# DESCRIPTION OF THE TASK:
Copy every line of the material that contains the string "Toolkit".

# DATA:

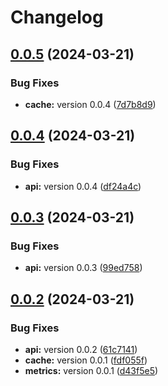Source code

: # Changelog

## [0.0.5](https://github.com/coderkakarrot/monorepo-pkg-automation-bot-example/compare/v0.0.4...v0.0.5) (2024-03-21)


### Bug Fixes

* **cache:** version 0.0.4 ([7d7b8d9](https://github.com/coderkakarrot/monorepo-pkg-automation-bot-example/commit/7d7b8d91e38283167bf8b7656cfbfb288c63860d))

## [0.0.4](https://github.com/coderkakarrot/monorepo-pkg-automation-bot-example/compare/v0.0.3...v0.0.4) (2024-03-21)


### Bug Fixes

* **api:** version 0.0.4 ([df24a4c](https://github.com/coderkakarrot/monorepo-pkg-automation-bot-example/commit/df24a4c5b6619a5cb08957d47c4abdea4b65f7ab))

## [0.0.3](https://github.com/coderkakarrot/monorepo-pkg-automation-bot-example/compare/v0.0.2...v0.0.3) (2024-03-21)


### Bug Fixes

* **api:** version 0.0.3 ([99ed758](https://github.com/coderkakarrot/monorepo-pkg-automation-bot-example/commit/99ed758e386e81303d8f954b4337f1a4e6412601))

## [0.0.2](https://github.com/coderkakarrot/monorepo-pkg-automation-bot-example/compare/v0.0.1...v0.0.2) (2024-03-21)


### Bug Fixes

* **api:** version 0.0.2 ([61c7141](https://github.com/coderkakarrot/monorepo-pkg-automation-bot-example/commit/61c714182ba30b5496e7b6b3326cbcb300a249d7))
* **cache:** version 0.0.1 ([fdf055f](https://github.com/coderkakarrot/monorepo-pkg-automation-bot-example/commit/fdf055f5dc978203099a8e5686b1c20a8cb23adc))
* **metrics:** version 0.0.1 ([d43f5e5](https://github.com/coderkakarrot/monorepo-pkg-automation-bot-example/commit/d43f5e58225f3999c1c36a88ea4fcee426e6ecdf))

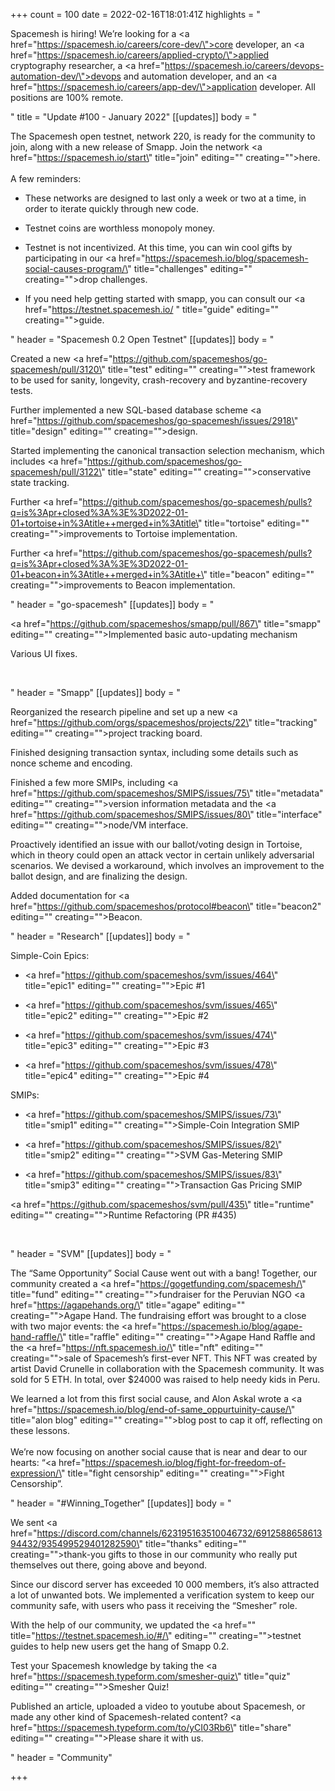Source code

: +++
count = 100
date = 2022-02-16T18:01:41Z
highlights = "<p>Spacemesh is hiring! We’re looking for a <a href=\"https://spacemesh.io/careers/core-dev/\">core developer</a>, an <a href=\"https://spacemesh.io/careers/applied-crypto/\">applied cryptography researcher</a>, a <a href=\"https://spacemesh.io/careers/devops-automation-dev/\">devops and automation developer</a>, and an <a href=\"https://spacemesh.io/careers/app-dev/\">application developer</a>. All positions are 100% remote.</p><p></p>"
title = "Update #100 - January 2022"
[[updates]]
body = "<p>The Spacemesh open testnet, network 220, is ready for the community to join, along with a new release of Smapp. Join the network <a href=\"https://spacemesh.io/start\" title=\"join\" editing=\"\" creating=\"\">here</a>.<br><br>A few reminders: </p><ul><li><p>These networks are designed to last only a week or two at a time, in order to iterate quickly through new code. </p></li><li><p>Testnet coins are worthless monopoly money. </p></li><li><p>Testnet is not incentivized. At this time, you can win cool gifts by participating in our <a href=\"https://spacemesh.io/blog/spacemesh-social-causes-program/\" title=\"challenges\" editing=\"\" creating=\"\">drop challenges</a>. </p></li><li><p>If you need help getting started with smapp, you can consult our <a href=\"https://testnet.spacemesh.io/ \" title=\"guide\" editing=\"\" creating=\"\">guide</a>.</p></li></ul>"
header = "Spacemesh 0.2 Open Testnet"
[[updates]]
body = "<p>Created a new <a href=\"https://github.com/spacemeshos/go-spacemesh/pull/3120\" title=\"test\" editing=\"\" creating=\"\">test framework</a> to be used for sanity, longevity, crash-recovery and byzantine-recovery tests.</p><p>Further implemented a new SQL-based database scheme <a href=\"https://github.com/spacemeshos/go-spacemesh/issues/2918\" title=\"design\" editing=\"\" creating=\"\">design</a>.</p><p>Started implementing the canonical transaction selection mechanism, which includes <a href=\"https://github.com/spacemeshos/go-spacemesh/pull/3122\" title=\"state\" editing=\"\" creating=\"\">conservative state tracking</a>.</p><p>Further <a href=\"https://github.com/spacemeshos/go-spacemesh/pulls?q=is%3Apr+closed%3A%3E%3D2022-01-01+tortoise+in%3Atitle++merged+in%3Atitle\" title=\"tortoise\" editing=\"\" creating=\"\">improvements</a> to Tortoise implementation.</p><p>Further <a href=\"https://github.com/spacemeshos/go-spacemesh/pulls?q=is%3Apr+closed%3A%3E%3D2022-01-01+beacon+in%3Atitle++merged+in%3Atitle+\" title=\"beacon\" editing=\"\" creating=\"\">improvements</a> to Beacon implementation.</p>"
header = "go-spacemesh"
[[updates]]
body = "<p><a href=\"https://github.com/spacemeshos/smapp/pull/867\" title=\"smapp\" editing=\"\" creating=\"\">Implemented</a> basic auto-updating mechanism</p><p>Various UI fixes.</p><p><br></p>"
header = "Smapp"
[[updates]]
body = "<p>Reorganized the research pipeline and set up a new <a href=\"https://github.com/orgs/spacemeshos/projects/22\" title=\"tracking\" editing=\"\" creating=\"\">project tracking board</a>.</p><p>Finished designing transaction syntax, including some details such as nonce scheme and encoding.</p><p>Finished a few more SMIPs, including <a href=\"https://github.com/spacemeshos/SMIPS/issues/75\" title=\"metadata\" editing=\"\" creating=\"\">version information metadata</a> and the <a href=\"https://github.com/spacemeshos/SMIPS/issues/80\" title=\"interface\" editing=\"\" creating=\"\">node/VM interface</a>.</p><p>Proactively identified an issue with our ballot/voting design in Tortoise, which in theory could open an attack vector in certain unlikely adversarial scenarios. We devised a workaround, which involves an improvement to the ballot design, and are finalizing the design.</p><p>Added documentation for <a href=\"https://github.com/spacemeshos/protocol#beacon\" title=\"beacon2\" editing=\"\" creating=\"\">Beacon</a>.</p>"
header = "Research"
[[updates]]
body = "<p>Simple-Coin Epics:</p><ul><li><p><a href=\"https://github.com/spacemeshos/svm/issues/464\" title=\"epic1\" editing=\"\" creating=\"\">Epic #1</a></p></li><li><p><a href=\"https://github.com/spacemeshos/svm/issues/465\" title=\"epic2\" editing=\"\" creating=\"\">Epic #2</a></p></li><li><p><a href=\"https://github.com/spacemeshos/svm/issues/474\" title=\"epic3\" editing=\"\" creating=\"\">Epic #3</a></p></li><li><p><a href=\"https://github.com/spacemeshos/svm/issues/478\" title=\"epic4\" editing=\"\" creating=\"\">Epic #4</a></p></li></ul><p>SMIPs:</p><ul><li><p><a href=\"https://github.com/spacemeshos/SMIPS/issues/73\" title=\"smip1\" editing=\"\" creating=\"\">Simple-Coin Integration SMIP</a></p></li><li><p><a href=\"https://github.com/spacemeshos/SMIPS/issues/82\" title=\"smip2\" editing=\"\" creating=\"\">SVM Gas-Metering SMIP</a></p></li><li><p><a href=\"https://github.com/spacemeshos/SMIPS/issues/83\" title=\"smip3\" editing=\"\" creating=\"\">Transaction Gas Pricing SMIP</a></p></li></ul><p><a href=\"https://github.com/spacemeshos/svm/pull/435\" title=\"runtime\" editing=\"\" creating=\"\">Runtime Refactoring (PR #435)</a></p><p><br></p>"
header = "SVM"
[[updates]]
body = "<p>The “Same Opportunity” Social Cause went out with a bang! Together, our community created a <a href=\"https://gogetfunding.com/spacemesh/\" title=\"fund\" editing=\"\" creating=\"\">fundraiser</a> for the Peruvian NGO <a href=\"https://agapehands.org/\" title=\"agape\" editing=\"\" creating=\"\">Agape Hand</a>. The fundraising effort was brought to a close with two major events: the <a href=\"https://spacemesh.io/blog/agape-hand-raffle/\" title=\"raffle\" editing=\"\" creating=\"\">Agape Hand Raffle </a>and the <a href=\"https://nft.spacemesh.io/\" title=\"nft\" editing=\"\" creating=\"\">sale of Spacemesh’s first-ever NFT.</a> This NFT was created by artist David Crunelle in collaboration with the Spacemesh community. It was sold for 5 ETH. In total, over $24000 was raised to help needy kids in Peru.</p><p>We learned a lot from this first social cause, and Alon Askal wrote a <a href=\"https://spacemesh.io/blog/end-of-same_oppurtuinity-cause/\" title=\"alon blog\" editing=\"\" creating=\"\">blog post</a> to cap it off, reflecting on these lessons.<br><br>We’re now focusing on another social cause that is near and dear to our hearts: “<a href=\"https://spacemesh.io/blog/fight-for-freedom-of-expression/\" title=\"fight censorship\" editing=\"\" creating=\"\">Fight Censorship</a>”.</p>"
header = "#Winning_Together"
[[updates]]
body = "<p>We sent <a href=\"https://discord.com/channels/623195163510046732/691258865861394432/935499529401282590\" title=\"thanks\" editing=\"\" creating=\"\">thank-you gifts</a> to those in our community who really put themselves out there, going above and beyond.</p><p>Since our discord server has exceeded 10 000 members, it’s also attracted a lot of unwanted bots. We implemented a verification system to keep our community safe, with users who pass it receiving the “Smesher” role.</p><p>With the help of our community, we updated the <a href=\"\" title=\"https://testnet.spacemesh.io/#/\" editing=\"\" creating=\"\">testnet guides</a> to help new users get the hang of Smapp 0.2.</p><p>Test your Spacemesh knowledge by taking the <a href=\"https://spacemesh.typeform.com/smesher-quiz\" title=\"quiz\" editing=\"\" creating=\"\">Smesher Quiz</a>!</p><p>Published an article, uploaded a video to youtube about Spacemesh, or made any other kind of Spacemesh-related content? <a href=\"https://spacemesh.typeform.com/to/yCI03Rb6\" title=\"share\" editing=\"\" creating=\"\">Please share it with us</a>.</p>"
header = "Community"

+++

--

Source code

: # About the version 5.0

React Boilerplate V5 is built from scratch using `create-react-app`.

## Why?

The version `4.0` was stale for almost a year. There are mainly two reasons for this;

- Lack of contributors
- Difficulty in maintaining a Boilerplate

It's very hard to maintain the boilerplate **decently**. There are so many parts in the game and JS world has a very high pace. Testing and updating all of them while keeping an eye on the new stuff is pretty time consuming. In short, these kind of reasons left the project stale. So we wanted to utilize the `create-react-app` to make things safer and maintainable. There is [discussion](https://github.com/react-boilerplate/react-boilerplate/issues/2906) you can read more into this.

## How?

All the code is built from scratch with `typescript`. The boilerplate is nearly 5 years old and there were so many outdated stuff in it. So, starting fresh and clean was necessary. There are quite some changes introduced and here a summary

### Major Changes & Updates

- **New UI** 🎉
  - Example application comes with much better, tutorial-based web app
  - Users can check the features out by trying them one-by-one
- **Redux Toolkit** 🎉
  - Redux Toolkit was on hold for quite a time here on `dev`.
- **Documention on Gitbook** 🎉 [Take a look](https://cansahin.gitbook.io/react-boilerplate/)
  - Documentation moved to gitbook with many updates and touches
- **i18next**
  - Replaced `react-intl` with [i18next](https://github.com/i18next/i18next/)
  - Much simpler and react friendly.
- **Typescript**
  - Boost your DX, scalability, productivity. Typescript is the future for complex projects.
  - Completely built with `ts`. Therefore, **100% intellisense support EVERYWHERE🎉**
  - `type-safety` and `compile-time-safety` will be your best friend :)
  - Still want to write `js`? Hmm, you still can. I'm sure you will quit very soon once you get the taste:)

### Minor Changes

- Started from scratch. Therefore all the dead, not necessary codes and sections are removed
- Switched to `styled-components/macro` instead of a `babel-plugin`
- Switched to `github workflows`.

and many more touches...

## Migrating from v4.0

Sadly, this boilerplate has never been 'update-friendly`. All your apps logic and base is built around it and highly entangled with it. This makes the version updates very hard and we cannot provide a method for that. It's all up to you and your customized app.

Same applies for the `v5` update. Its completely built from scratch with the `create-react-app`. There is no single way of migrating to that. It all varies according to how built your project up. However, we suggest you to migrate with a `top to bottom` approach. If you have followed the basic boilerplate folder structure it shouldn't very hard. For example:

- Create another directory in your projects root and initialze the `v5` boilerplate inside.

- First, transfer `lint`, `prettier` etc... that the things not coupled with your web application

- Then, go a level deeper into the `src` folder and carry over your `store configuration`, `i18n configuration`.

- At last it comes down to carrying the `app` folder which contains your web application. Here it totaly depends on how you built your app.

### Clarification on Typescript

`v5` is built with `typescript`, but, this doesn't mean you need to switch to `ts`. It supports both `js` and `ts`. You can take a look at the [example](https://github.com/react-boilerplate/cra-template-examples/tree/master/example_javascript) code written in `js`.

# FINAL ANSWER:
- **Redux Toolkit** 🎉
  - Redux Toolkit was on hold for quite a time here on `dev`.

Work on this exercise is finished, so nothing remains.